Altro glorioso protagonista della storia dell’Osservatorio fu Giovanni Schiapparelli che grazie alla specola (tuttora funzionante) di Brera produsse una celeberrima mappatura di Marte, che fece tanto scalpore nella seconda metà dell’Ottocento quando, interpretando dei solchi sulla superficie del pianeta come canali, si arrivò a supporre qualche forma di vita. Insomma i Marziani furono inventati a quel tempo. A questo punto permettetemi, a margine, una curiosa digressione modaiola, di sicuro interesse per le signore. Elsa Schiapparelli, la mitica stilista che inventò tra l’altro il rosa shocking, era la nipote prediletta dello scienziato, che le trasmise coi suoi racconti un grande amore per il cielo. Fu così che, diventata grande e intrapresa la carriera nel mondo della moda, Elsa dedicò allo zio una creazione iconica del suo marchio: la giacca “Zodiac” che ancor oggi, con cieli stellati e astri, appare regolarmente, con infinite varianti, nelle collezioni della Casa di moda Schiapparelli.
Tornando all’Osservatorio, le principali strumentazioni storiche sono oggi raccolte nel museo allestito in una grande sala dell’Osservatorio stesso dove è interessante farsi accompagnare dal curatore durante i giorni d’apertura per visite guidate. Anche se, per ammirare la luna ed altri pianeti, bisogna invece prevedere una visita notturna alla sezione distaccata dell’osservatorio a Merate, in Brianza. A Milano infatti l’inquinamento luminoso non permette più osservazioni astronomiche. Abbiamo spento le stelle!

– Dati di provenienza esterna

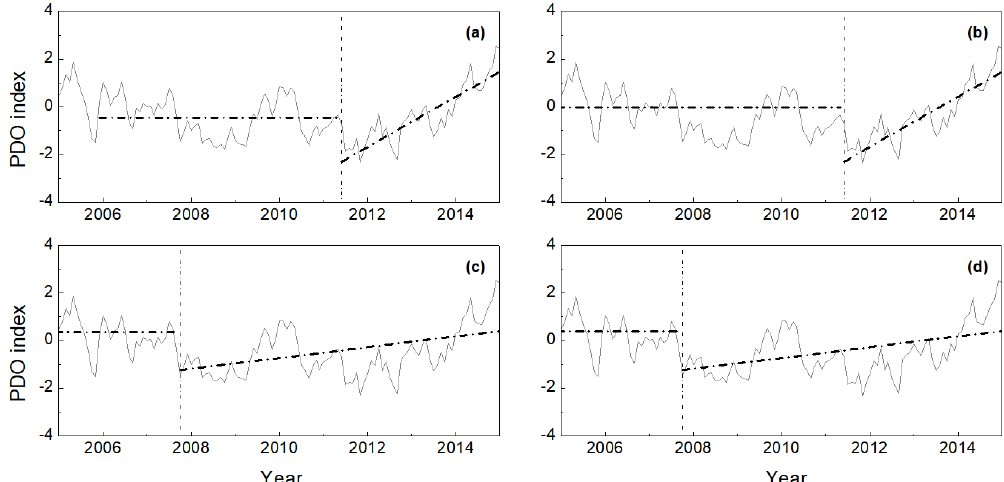
Figure 8. The PDO time sequences and the detection of parameters v and h when the subsequence was set as (a) 10 years, (b) 20 years, (c) 30 years and (d) 40 years. The gray lines represent the PDO time sequence. The horizontal dashed lines represent initial states, the sloped dashed lines represent the linear trend lines of the transition process and the vertical dotted lines represent the start moment.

Ma dopo tanto girovagare, concludiamo la nostra passeggiata ristorandoci nel piccolo ma organizzatissimo orto botanico del palazzo a cui si accede lateralmente dalla via privata Fratelli Gabba. E’ piccolo e nascosto, ma appare come un miracolo di verde e tranquillità in pieno centro città. Fin dalle origini era l’orto del convento, luogo di meditazione e coltivazione prima dei padri Umiliati e poi dei Gesuiti. Divenuto orto botanico comunale, dal 1935 è annesso e gestito dall’Università degli Studi di Milano.
A lungo sede di alta formazione in farmacia e medicina mediante la coltivazione di erbe curative, è stato recentemente riqualificato ed ampliato con l’aggiunta dell’area dell’Arboreto. Durante tutto il corso dell’anno vi si possono seguire percorsi educativi per scuole e famiglie in un’ampia serra trasformata in aula didattica, ma ci si può anche semplicemente entrare per un po’ di flanerie, un po’ di lettura o, in onore dei suoi trascorsi religiosi, per un po’ di meditazione.
Non è un giardino di piante esotiche: alberi, piante e verdure sono soprattutto locali, tutte diligentemente ordinate per categoria. E non avete certamente idea di quante specie di salvia esistano! Fontane, grotte e sedute artistiche segnano i percorsi, mentre lungo i vialetti passeggia mamma papera con i figlioletti (ma forse sono germani reali!).